Source text:
Dissertations, Theses, and Capstone Projects

Date of Degree

2-2022

Document Type

Dissertation

Degree Name

Ph.D.

Program

English

Advisor

Joshua Wilner

Committee Members

Joan Richardson

Nancy Yousef

Subject Categories

English Language and Literature | Literature in English, British Isles

Abstract

This essayistic dissertation attempts to frame an adequate reading of William Wordsworth’s lyrical ballad “The Idiot Boy,” a poem not often foremost in the consideration of Wordsworth critics but one that haunted, I suggest, Geoffrey Hartman, whose ambivalence is explicit in his estimation of it as “a minor poem but a major text” and otherwise manifest in its furtive but persistent presence in the whole of his work.

Taking the poem’s title character as one of Wordsworth’s “marginals”—one of the human subjects through which the poet pushes the boundaries of “fit” subjects for poetry and makes room for a nascent European anthropology—and considering the character’s relation to language, I first embrace the eighteenth-century theories of the origins of language with which the poet was familiar and set those against our contemporary evolutionary theories of the same, theories that inevitably invoke conceptions of the human as distinct from the animal. The first, somewhat independent, chapter, then, places Johann Gottfried Herder’s Essay on the Origin of Language alongside the evolutionary theory of Michael Tomasello, in a way that prompts a review of humanism and its critiques in the work of Martin Heidegger, Jacques Derrida, Giorgio Agamben, and Sarah Blaffer Hrdy. Hrdy is credited, after Derrida and Agamben, with a final unbinding of a necessary attachment of language to conceptions of the human, with her separation of affective, cognitive, and anatomical realms, each with its own evolutionary history within the human lineage.

The second chapter opens with a consideration of the ambivalent status of “The Idiot Boy” within Hartman’s Wordsworth criticism and then moves to an examination of what for this critic is the poet’s most characteristic lyric mode, evident in the moment of descensus—the embodied, situated poetic subject sinking “into landscape and mental landscape, to find at mutual depth an image of the ‘sole self.’” Implicit here is the question of how ”The Idiot Boy” might correspond, given the manifold ways it deflects our imputations of interiority.

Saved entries
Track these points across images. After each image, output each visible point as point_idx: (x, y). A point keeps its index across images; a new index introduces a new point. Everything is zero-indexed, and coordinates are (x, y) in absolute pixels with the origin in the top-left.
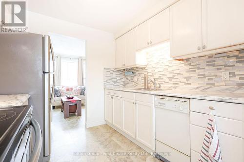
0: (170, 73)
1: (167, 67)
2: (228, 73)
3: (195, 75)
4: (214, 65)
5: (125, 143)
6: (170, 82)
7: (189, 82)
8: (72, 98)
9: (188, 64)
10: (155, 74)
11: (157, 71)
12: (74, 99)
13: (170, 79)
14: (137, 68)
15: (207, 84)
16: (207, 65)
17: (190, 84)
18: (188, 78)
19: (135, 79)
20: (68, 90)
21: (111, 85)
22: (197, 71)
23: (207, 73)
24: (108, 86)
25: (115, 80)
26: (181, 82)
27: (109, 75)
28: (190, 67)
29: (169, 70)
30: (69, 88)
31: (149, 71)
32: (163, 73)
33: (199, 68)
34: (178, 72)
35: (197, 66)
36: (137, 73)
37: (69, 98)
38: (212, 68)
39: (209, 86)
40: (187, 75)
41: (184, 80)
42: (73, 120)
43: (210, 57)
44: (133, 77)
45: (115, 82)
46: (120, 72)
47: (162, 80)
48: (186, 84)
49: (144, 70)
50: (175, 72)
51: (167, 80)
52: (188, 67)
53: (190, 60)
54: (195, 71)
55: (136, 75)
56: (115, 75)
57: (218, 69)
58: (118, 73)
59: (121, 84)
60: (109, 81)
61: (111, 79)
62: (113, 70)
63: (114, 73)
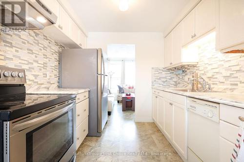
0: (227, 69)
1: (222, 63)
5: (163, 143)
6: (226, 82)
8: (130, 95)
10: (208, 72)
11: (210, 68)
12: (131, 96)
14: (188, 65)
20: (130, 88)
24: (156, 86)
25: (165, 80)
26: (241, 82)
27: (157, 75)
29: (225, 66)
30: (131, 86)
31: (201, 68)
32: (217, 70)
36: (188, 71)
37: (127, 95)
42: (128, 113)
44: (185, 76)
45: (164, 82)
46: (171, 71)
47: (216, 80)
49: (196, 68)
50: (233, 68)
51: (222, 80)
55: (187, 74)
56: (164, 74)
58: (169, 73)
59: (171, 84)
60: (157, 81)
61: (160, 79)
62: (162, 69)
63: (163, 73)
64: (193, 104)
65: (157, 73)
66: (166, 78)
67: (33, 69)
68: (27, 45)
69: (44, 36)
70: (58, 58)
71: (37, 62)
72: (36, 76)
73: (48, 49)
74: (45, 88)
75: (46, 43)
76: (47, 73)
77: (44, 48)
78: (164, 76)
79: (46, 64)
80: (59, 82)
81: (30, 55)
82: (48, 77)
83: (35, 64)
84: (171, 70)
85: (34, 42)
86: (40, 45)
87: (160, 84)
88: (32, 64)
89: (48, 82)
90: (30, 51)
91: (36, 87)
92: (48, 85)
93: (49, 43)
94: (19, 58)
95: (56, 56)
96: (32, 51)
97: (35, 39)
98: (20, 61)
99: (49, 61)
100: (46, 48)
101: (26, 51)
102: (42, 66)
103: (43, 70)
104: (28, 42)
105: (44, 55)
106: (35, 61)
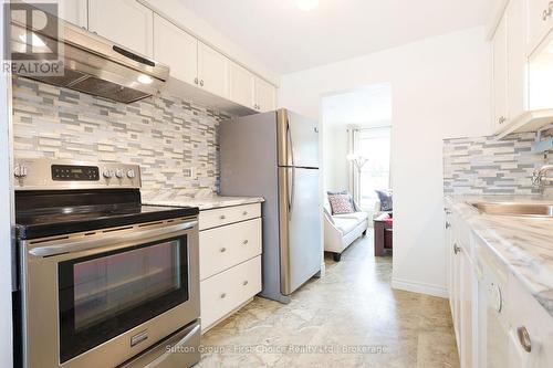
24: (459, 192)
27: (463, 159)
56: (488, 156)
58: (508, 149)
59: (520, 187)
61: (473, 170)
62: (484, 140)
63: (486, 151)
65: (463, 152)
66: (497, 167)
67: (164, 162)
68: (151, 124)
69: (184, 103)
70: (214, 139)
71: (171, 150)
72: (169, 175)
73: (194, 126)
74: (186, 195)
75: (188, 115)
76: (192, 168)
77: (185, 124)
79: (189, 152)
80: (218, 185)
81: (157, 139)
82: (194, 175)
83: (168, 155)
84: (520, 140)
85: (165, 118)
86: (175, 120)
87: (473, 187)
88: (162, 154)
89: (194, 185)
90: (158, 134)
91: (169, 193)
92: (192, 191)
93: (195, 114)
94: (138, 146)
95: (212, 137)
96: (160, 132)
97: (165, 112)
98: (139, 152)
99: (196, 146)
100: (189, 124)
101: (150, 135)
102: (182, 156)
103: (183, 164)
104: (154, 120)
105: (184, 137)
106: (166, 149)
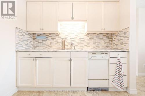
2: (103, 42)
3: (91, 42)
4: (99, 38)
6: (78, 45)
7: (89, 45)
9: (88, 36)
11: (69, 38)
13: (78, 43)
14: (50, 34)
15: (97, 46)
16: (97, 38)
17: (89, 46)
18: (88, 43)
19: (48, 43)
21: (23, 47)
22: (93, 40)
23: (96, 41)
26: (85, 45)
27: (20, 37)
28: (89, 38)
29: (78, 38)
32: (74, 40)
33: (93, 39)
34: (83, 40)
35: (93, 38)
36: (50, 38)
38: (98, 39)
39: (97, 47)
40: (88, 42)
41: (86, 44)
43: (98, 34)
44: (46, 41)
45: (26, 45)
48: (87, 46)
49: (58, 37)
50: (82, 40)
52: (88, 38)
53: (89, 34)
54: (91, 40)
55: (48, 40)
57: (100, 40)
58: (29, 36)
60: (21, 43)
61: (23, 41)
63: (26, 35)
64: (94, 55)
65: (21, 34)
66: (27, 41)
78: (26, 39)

Directions for this task: Duplicate the passage of the dissertation abstract starting at "English Language and" and ending at "of his work.". Rely only on the dissertation abstract and pay no attention to the data.

Result:
English Language and Literature | Literature in English, British Isles

Abstract

This essayistic dissertation attempts to frame an adequate reading of William Wordsworth’s lyrical ballad “The Idiot Boy,” a poem not often foremost in the consideration of Wordsworth critics but one that haunted, I suggest, Geoffrey Hartman, whose ambivalence is explicit in his estimation of it as “a minor poem but a major text” and otherwise manifest in its furtive but persistent presence in the whole of his work.